**Dataset records:**
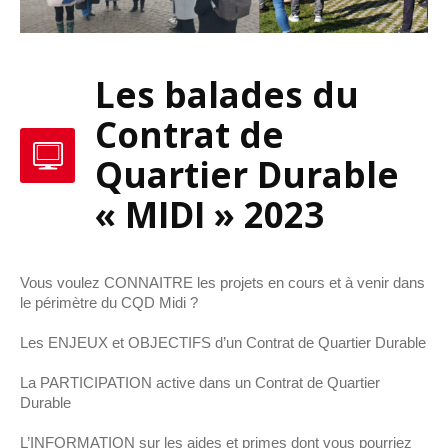
Les balades du
Contrat de
Quartier Durable
« MIDI » 2023
Vous voulez CONNAITRE les projets en cours et à venir dans
le périmètre du CQD Midi ?
Les ENJEUX et OBJECTIFS d’un Contrat de Quartier Durable
La PARTICIPATION active dans un Contrat de Quartier
Durable
L’INFORMATION sur les aides et primes dont vous pourriez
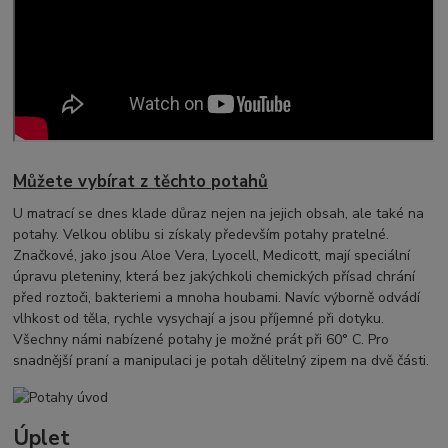
Můžete vybírat z těchto potahů
U matrací se dnes klade důraz nejen na jejich obsah, ale také na
potahy. Velkou oblibu si získaly především potahy pratelné.
Značkové, jako jsou Aloe Vera, Lyocell, Medicott, mají speciální
úpravu pleteniny, která bez jakýchkoli chemických přísad chrání
před roztoči, bakteriemi a mnoha houbami. Navíc výborně odvádí
vlhkost od těla, rychle vysychají a jsou příjemné při dotyku.
Všechny námi nabízené potahy je možné prát při 60° C. Pro
snadnější praní a manipulaci je potah dělitelný zipem na dvě části.
Úplet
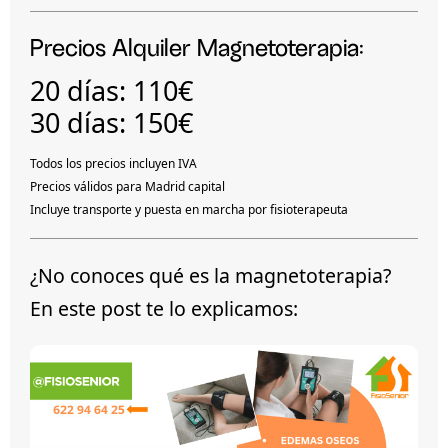
Precios Alquiler Magnetoterapia:
20 días:
110€
30 días:
150€
Todos los precios incluyen IVA
Precios válidos para Madrid capital
Incluye transporte y puesta en marcha por fisioterapeuta
¿No conoces qué es la magnetoterapia?
En este post te lo explicamos:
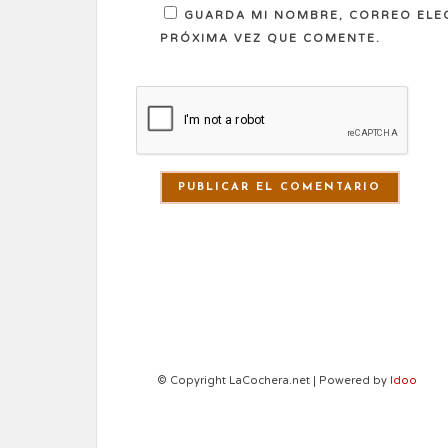
GUARDA MI NOMBRE, CORREO ELE
PRÓXIMA VEZ QUE COMENTE.
© Copyright LaCochera.net | Powered by
Idoo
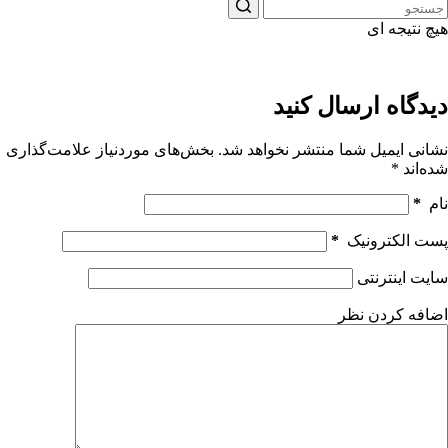
هیچ نتیجه ای
دیدگاه ارسال کنید
نشانی ایمیل شما منتشر نخواهد شد.
بخش‌های موردنیاز علامت‌گذاری
شده‌اند
*
نام
*
پست الکترونیک
*
سایت اینترنتی
اضافه کردن نظر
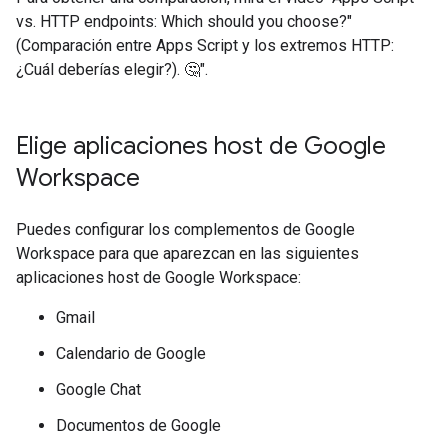
vs. HTTP endpoints: Which should you choose?"
(Comparación entre Apps Script y los extremos HTTP:
¿Cuál deberías elegir?). 🤔".
Elige aplicaciones host de Google
Workspace
Puedes configurar los complementos de Google
Workspace para que aparezcan en las siguientes
aplicaciones host de Google Workspace:
Gmail
Calendario de Google
Google Chat
Documentos de Google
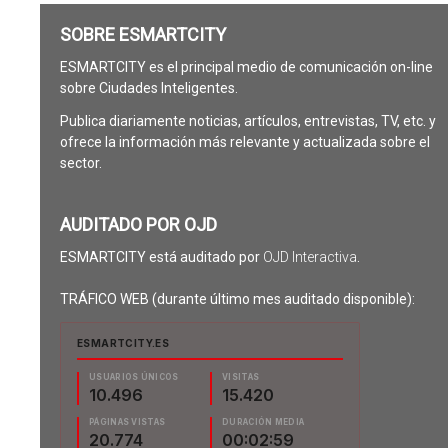
SOBRE ESMARTCITY
ESMARTCITY es el principal medio de comunicación on-line
sobre Ciudades Inteligentes.
Publica diariamente noticias, artículos, entrevistas, TV, etc. y
ofrece la información más relevante y actualizada sobre el
sector.
AUDITADO POR OJD
ESMARTCITY está auditado por
OJD Interactiva
.
TRÁFICO WEB (durante último mes auditado disponible):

**Task description:**
In your transcription of the listing above, match each line exactly and include no pictures.

**Reply to the task:**
Les balades du
Contrat de
Quartier Durable
« MIDI » 2023
Vous voulez CONNAITRE les projets en cours et à venir dans
le périmètre du CQD Midi ?
Les ENJEUX et OBJECTIFS d’un Contrat de Quartier Durable
La PARTICIPATION active dans un Contrat de Quartier
Durable
L’INFORMATION sur les aides et primes dont vous pourriez
Můžete vybírat z těchto potahů
U matrací se dnes klade důraz nejen na jejich obsah, ale také na
potahy. Velkou oblibu si získaly především potahy pratelné.
Značkové, jako jsou Aloe Vera, Lyocell, Medicott, mají speciální
úpravu pleteniny, která bez jakýchkoli chemických přísad chrání
před roztoči, bakteriemi a mnoha houbami. Navíc výborně odvádí
vlhkost od těla, rychle vysychají a jsou příjemné při dotyku.
Všechny námi nabízené potahy je možné prát při 60° C. Pro
snadnější praní a manipulaci je potah dělitelný zipem na dvě části.
Úplet
Precios Alquiler Magnetoterapia:
20 días:
110€
30 días:
150€
Todos los precios incluyen IVA
Precios válidos para Madrid capital
Incluye transporte y puesta en marcha por fisioterapeuta
¿No conoces qué es la magnetoterapia?
En este post te lo explicamos:
GUARDA MI NOMBRE, CORREO ELE
PRÓXIMA VEZ QUE COMENTE.
© Copyright LaCochera.net | Powered by
Idoo
هیچ نتیجه ای
دیدگاه ارسال کنید
نشانی ایمیل شما منتشر نخواهد شد.
بخش‌های موردنیاز علامت‌گذاری
شده‌اند
*
نام
*
پست الکترونیک
*
سایت اینترنتی
اضافه کردن نظر
vs. HTTP endpoints: Which should you choose?"
(Comparación entre Apps Script y los extremos HTTP:
¿Cuál deberías elegir?). 🤔".
Elige aplicaciones host de Google
Workspace
Puedes configurar los complementos de Google
Workspace para que aparezcan en las siguientes
aplicaciones host de Google Workspace:
Gmail
Calendario de Google
Google Chat
Documentos de Google
SOBRE ESMARTCITY
ESMARTCITY es el principal medio de comunicación on-line
sobre Ciudades Inteligentes.
Publica diariamente noticias, artículos, entrevistas, TV, etc. y
ofrece la información más relevante y actualizada sobre el
sector.
AUDITADO POR OJD
ESMARTCITY está auditado por
OJD Interactiva
.
TRÁFICO WEB (durante último mes auditado disponible):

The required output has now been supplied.